At any rate, the instrumentals on the LP. Recorded in 1962 and intended to accompany warmups away from the studio, the songs, all originals, flowed from the pen of 23-year-old composer George Fischoff, a piano graduate of Juilliard and student of Serkin and other notable teachers. They're background music, slow- to midtempo tunes that would've become ingrained in the student after hearing it every day while working through the warmup sequence developed by Luigi and described in the booklet one could optionally purchase for 10 bucks.

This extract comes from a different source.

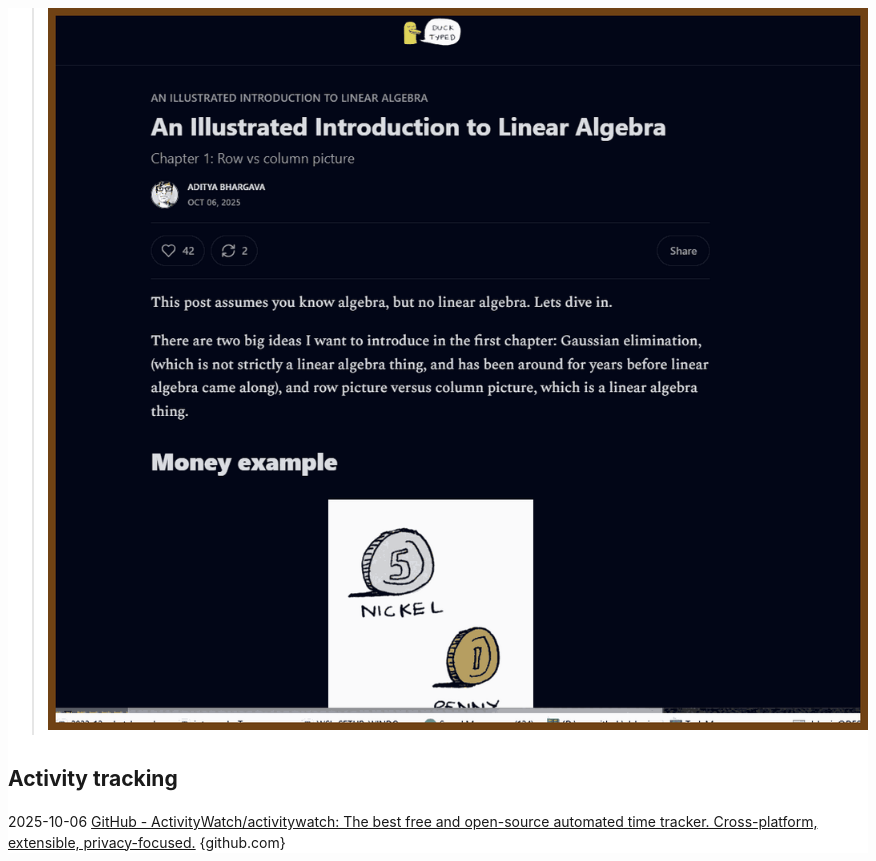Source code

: > ![image-20251026215702717](2025-10-26-links-from-my-inbox.assets/image-20251026215702717.png)

## Activity tracking

2025-10-06 [GitHub - ActivityWatch/activitywatch: The best free and open-source automated time tracker. Cross-platform, extensible, privacy-focused.](https://github.com/ActivityWatch/activitywatch) {github.com}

Nothing particularly memorable. Most likely his seconds. Not representative of the music that he, as a composer and classically trained pianist, would think destined for immortality. His back-cover bio talks about him writing the incidental music for a production of a Garcia Lorca play, and how an "eminent Broadway conductor" had heard this score and "immediately secured publishing rights" to it. The theme from this score was given a lyric and became Fischoff's "first published composition."
So what? You figure he shuffled off to obscurity, giving piano lessons on the Upper West Side through the '70s. But no. He didn't.
1967. "98.6" Keith's biggest hit. Yes, he went by "Keith." Up to #7 on the Billboard chart. Greatest body temperature song till Suzanne Vega's "99.9 F°" And then there's 1967. Spanky and Our Gang, "Lazy Day"? Lead-off cut on the debut album and all the way up to #14. Two classic slices of '60s sunshine pop, music by Mr. Bischoff. Then there's the 1970 B'way musical version of Georgy Girl, titled Georgy, music by Fischoff, lyrics by Carole Bayer Sager. Somewhat less successful. Seven preview performances, four subsequently. Curtain down on that venture. Since then, George Fischoff has apparently continued composing for the theatre, including a number of Bible-themed shows that spring from his fervent Christian beliefs. But it's not all Reverend Lovejoy Revue: he most recently toured a show about the life of Gauguin, as well as previously writing the score for a musical based on James Michener's Sayonara.
So, tangencies. MGM musicals, jazz dance classes, a one-buck album and the musical career of George Fischoff. If I were channeling the late Paul Harvey, I could probably have ended this with the revelation that George Fischoff changed his name and gender and now performs as...Bette Midler.
I am not, however, to the understandable relief of his survivors and many fans.